Provided entries —
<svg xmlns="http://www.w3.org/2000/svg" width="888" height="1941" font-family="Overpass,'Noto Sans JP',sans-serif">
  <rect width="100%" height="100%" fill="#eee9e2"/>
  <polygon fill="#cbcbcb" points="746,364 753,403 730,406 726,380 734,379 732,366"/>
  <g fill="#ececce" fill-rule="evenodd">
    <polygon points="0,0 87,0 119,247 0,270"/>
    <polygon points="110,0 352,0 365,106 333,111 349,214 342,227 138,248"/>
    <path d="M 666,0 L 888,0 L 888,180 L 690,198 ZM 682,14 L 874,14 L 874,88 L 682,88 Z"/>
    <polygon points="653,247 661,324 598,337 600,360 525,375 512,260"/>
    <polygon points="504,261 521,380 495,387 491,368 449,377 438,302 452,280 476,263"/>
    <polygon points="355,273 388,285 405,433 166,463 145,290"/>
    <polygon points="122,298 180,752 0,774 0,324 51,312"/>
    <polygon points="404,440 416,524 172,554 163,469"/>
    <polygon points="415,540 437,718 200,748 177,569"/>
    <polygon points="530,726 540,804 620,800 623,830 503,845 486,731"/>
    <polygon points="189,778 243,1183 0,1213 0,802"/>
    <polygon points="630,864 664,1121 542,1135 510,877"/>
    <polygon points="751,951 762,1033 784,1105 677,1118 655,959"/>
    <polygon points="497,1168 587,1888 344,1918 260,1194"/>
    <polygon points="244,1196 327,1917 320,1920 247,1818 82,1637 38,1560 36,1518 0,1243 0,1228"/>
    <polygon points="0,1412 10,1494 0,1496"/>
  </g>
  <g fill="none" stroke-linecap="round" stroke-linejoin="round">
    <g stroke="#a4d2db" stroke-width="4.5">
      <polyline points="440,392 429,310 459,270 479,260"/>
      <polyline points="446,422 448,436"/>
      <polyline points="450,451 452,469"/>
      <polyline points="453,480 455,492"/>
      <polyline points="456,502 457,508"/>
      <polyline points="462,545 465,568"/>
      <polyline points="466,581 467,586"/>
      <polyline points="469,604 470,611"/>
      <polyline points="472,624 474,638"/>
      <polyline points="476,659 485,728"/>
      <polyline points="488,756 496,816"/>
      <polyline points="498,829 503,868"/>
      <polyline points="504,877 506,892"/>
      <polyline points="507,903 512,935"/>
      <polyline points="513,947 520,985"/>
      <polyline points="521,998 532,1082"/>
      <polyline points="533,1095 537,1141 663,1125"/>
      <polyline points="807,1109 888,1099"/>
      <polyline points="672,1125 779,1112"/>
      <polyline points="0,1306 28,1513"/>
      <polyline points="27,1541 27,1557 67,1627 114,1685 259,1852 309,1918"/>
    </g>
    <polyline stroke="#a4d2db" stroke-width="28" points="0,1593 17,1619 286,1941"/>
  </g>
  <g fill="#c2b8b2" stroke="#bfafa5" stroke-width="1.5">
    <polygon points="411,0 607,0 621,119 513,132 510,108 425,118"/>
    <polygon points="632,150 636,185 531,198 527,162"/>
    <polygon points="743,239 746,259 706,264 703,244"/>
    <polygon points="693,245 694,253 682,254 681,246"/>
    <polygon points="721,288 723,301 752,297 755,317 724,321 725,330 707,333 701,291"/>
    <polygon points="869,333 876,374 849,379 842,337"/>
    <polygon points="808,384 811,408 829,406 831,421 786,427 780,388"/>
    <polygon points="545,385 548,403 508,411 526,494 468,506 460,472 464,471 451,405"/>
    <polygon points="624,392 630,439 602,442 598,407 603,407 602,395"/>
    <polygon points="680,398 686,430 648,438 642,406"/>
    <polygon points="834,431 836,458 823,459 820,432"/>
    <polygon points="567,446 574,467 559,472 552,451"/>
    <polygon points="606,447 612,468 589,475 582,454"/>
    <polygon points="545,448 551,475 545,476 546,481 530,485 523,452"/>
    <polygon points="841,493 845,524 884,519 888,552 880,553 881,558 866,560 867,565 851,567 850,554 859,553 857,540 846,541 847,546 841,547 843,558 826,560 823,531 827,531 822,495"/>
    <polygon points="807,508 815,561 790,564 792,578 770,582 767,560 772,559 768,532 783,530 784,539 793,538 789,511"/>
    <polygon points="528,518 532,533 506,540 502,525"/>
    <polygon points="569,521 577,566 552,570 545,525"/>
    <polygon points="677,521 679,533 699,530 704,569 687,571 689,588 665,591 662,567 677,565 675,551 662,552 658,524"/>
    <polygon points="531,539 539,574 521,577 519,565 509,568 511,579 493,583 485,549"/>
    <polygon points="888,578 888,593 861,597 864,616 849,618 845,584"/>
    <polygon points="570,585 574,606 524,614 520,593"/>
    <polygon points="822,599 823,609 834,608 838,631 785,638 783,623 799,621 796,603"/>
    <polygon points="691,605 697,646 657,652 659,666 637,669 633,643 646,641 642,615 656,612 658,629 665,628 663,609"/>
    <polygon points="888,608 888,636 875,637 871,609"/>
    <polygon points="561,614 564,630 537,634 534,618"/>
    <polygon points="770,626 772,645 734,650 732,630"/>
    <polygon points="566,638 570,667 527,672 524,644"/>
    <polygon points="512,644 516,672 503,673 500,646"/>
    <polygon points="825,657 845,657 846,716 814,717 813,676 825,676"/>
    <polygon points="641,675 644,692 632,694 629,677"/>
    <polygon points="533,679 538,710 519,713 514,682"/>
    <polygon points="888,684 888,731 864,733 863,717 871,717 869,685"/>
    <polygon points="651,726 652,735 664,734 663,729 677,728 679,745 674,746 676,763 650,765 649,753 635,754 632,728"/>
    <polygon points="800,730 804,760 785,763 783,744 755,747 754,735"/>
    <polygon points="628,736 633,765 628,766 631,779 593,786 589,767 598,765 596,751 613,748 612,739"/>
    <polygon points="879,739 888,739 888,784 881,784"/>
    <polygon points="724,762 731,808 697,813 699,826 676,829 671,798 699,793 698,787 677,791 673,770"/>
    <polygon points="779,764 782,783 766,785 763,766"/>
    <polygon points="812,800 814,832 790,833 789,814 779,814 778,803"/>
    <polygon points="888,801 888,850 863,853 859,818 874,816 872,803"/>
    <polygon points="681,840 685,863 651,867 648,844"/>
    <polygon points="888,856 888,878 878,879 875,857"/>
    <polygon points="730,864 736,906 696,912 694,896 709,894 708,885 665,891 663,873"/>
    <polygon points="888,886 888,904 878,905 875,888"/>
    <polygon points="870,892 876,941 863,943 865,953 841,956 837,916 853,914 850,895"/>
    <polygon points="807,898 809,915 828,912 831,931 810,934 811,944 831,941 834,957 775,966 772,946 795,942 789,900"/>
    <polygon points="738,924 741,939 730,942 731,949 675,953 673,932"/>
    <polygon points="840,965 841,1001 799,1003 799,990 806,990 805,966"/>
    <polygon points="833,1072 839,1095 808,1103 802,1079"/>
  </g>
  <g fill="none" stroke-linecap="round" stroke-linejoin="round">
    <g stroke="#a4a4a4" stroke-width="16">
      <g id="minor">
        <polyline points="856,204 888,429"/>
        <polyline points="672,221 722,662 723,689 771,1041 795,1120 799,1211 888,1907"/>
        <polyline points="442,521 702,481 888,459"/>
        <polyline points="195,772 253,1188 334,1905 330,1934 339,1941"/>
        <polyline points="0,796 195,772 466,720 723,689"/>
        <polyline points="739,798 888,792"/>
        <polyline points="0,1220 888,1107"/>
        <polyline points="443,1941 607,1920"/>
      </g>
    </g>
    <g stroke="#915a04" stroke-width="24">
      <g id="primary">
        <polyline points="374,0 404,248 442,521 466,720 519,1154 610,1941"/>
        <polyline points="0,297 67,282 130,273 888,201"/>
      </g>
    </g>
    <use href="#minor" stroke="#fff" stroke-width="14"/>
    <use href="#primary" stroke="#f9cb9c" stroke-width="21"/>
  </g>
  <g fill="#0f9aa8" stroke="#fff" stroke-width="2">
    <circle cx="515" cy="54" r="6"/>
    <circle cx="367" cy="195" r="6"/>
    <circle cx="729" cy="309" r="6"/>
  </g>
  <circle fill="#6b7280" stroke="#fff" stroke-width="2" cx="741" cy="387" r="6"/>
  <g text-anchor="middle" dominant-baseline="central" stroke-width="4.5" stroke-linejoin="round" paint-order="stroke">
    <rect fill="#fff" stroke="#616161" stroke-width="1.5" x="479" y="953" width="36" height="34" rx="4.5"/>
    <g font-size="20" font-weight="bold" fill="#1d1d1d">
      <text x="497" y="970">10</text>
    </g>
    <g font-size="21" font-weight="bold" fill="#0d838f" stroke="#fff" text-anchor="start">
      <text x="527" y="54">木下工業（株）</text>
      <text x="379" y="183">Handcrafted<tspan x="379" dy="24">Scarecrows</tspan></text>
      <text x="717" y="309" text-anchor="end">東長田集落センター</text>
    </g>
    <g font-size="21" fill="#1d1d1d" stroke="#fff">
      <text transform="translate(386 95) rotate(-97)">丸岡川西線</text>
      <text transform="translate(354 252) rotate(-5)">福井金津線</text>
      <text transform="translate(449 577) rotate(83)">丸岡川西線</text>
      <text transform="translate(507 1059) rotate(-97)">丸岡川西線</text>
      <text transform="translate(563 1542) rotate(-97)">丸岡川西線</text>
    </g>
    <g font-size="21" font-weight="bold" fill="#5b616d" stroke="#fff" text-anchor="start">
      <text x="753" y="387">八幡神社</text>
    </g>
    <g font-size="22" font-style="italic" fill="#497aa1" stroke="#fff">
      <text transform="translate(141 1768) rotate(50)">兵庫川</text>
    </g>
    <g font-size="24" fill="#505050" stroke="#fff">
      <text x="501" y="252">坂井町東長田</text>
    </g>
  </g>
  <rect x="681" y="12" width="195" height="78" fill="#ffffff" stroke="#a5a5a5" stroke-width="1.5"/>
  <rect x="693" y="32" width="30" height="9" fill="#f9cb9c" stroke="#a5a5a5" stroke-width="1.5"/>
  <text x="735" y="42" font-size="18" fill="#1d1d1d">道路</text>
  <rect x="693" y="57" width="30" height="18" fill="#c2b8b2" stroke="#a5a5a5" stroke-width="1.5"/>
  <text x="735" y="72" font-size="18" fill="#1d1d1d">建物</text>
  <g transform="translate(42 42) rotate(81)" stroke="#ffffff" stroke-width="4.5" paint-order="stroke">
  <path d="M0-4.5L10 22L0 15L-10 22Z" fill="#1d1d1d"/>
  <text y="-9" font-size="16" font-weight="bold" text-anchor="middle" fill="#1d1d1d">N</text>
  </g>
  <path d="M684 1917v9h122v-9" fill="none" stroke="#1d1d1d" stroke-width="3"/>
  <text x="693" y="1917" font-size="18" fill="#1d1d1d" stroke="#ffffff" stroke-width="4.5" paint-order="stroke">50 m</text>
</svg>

---

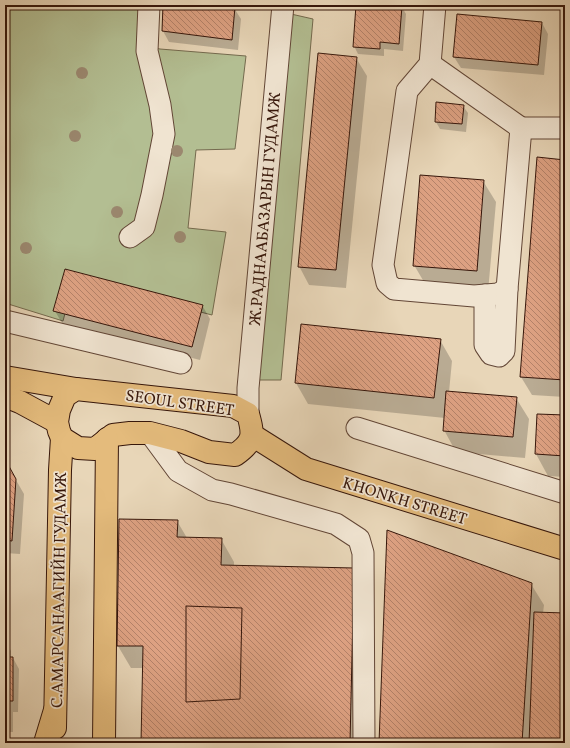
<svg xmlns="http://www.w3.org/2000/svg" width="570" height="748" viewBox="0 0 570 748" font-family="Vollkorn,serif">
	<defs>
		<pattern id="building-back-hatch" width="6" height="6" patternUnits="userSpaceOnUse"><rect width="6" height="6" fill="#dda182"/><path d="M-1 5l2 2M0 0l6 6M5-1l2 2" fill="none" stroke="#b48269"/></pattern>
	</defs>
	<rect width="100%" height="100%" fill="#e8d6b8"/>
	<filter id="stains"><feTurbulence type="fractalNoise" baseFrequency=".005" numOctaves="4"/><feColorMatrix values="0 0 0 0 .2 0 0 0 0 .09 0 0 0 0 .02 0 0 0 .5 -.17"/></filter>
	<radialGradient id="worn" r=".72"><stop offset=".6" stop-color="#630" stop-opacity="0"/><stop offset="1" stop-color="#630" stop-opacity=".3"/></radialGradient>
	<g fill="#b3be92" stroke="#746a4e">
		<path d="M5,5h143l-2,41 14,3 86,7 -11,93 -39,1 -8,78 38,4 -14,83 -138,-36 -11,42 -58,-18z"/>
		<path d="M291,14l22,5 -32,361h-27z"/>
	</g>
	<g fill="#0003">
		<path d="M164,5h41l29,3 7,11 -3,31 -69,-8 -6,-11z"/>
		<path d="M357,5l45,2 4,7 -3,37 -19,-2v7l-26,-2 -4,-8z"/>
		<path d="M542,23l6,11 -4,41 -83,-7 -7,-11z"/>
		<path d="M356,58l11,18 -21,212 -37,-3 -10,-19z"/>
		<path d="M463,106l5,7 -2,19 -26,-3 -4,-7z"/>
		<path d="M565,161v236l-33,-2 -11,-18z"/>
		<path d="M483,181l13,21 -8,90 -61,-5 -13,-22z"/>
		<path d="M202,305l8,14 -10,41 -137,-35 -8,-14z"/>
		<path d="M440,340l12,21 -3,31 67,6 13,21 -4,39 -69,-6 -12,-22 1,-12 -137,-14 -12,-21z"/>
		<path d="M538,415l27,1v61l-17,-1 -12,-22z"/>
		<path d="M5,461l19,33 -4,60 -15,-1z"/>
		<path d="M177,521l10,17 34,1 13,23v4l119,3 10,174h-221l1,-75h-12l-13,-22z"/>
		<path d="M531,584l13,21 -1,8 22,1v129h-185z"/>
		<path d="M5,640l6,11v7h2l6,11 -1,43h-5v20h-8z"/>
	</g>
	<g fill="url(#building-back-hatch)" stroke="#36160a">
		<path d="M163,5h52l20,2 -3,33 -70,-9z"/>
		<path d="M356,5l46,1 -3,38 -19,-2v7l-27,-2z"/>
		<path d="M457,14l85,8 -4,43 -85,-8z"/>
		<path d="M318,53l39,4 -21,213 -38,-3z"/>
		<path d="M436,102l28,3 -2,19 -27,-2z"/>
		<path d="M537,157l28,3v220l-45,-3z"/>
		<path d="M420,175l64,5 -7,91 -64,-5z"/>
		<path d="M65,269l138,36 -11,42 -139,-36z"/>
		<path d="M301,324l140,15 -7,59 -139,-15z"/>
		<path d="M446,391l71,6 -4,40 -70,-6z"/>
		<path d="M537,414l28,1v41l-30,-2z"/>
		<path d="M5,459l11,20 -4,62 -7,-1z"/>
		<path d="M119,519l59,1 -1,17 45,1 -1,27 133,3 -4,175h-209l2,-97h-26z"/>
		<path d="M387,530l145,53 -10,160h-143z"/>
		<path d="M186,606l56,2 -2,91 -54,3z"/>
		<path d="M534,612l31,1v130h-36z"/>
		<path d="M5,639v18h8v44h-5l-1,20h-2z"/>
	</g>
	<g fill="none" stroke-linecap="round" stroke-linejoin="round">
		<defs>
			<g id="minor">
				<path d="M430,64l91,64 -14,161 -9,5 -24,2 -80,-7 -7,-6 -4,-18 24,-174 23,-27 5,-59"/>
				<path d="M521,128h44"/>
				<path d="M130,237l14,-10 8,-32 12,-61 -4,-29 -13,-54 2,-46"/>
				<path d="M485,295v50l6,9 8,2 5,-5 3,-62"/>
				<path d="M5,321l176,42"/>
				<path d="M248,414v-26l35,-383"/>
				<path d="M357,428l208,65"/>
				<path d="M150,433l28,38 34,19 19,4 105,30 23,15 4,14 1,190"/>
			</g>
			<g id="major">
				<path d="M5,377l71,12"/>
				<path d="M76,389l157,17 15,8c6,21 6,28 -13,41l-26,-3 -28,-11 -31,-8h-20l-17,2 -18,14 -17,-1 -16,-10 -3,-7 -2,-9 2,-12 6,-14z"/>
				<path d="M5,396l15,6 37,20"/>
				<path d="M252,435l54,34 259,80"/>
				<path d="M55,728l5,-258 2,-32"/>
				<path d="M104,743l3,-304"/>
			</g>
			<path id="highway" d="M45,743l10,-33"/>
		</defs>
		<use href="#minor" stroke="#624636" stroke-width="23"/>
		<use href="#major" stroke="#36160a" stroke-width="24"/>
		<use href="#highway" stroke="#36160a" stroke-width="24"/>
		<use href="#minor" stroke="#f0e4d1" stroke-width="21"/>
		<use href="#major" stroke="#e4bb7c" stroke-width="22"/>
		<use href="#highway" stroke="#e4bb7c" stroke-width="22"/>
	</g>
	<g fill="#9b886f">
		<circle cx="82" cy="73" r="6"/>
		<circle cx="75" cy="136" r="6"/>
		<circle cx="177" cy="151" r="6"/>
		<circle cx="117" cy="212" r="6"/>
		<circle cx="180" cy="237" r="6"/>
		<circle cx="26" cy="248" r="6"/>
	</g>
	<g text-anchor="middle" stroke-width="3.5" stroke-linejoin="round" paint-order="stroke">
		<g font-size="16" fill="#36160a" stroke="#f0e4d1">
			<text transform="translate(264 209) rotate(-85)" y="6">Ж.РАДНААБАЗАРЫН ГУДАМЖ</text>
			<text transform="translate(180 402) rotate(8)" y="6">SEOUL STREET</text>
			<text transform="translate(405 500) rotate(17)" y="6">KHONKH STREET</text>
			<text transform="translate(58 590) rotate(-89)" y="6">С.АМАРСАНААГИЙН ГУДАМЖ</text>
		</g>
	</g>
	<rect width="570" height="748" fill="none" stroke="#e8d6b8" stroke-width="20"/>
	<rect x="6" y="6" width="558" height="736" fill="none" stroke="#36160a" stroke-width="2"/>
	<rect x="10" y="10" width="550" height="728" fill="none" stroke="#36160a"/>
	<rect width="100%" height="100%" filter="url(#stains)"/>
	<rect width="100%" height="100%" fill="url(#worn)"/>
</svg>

What needs to be done — Provide the number of lines in the entries above on which the string "stains" is found, and no other text.

Your solution — 2